In this decision tree, people with Pay_0 less than one month late are assigned to the left. Those more than one month late assigned to the right. If Pay_0 is less than 2, they assigned to the left and those with more to the right. Both nodes are asked Pay_6 (April 2005) is less than one, agreed people are to the left and disagree is to the right. People who have Pay_2 (August 2005) more than 4 months are to the left and those who disagree to the right. I noticed that there were a few people that their Pay_2 is more than 4 months who believe they will not default payment next month. But other than that, I believe that the data is reasonable.
predict(dtPay, test[1,])
No Yes
9 0.8618838 0.1381162
predict(nbPay, test[1,])
[1] No
Levels: No Yes
In both prediction, Test 1 has been decided to be “No” for defaulting payment next month. Due to the high probability of Test 1 choosing “No”, I believe that the predictions are correct.
predict(dtPay, test[2,])
No Yes
25432 0.8618838 0.1381162
predict(nbPay, test[2,])
[1] No
Levels: No Yes
In this prediction, Test 2 has been decided “No” for defaulting payment next month. Similarly to Test 1, Test 2 has high probability of choosing “No” to default payment next month.

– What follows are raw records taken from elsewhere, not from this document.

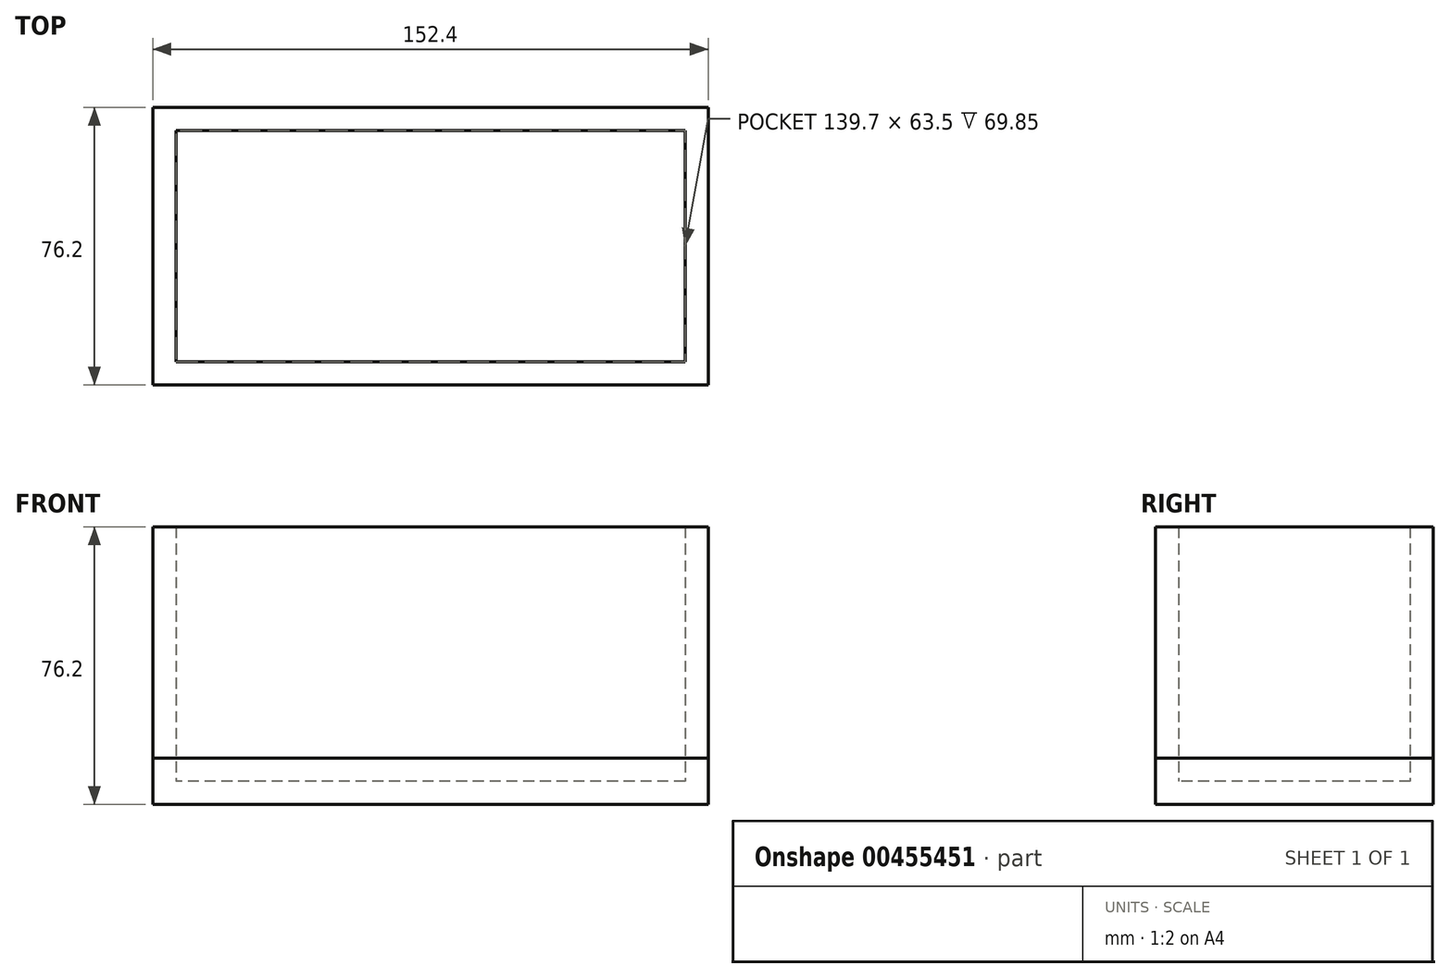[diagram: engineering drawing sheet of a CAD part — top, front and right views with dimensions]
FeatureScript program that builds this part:
annotation { "Feature Type Name" : "Feature", "Feature Type Description" : "" }
export const myFeature = defineFeature(function(context is Context, id is Id, definition is map)
    precondition{}
    {
        {
            var Q0;
            Q0=qCreatedBy(makeId("Top.planeOp"),FACE);
            var sketch = newSketch(context, id + "F0", { "sketchPlane" : qUnion([Q0])});
            skLineSegment(sketch, "E0.bottom", {"start": v(76.2, 38.1) * mm, "end": v(-76.2, 38.1) * mm});
            skLineSegment(sketch, "E0.top", {"start": v(76.2, -38.1) * mm, "end": v(-76.2, -38.1) * mm});
            skLineSegment(sketch, "E0.left", {"start": v(76.2, 38.1) * mm, "end": v(76.2, -38.1) * mm});
            skLineSegment(sketch, "E0.right", {"start": v(-76.2, 38.1) * mm, "end": v(-76.2, -38.1) * mm});
            skPoint(sketch, "E0.middle", {"position": v(0, 0) * mm});
            skSolve(sketch);
        }
        {
            var Q0;
            Q0 = qSketchRegion(id + "F0", true);
            extrude(context, id + "F1", {"entities" : qUnion([Q0]), "depth" : 76.2 * mm});
        }
        {
            var Q0;
            Q0=makeQuery(id+"F1.opExtrude","CAP_FACE",FACE,{"disambiguationData":[OSD([sQuery(id+"F0.wireOp",EDGE,"E0.bottom"),sQuery(id+"F0.wireOp",EDGE,"E0.top"),sQuery(id+"F0.wireOp",EDGE,"E0.left"),sQuery(id+"F0.wireOp",EDGE,"E0.right")])],"isStart":false});
            shell(context, id + "F2", {"entities" : qUnion([Q0]), "thickness" : 6.35 * mm});
        }
        {
            var Q0;
            Q0=qCreatedBy(makeId("Top.planeOp"),FACE);
            var sketch = newSketch(context, id + "F3", { "sketchPlane" : qUnion([Q0])});
            skLineSegment(sketch, "E1.bottom", {"start": v(76.2, 38.1) * mm, "end": v(-76.2, 38.1) * mm});
            skLineSegment(sketch, "E1.top", {"start": v(76.2, -38.1) * mm, "end": v(-76.2, -38.1) * mm});
            skLineSegment(sketch, "E1.left", {"start": v(76.2, 38.1) * mm, "end": v(76.2, -38.1) * mm});
            skLineSegment(sketch, "E1.right", {"start": v(-76.2, 38.1) * mm, "end": v(-76.2, -38.1) * mm});
            skPoint(sketch, "E1.middle", {"position": v(0, 0) * mm});
            skSolve(sketch);
        }
        {
            var Q0;
            Q0 = qSketchRegion(id + "F3", true);
            extrude(context, id + "F4", {"entities" : qUnion([Q0]), "depth" : 12.7 * mm});
        }
    });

From this evidence, I believe that the model is correct and the prediction will be true.
Conclusion
I believe that the Naive Bayes model is good but not visually easy to examine the data. The Naive Bayes model I believe is not as indepth as the Decision Tree. The decision tree identifies the data and the counts are assigned to a node based on the data. The decision tree separates the data by the three payment variables. It is more visually appealing to examine the three variables within each node. Both models predicted the same results as decided that Test 1 and Test 2 would state “No” to default payment next month. I do question why the decision tree’s data does not use probability and instead it uses counts.
Perhaps variables that should be examined in the classification model is the bill amount and the pay amount. It would help to identify how much someones’ bills is and how each person paid to examine the difference. Perhaps another decision tree or Naive Bayes model can be used to examine these variables with the default payment next month.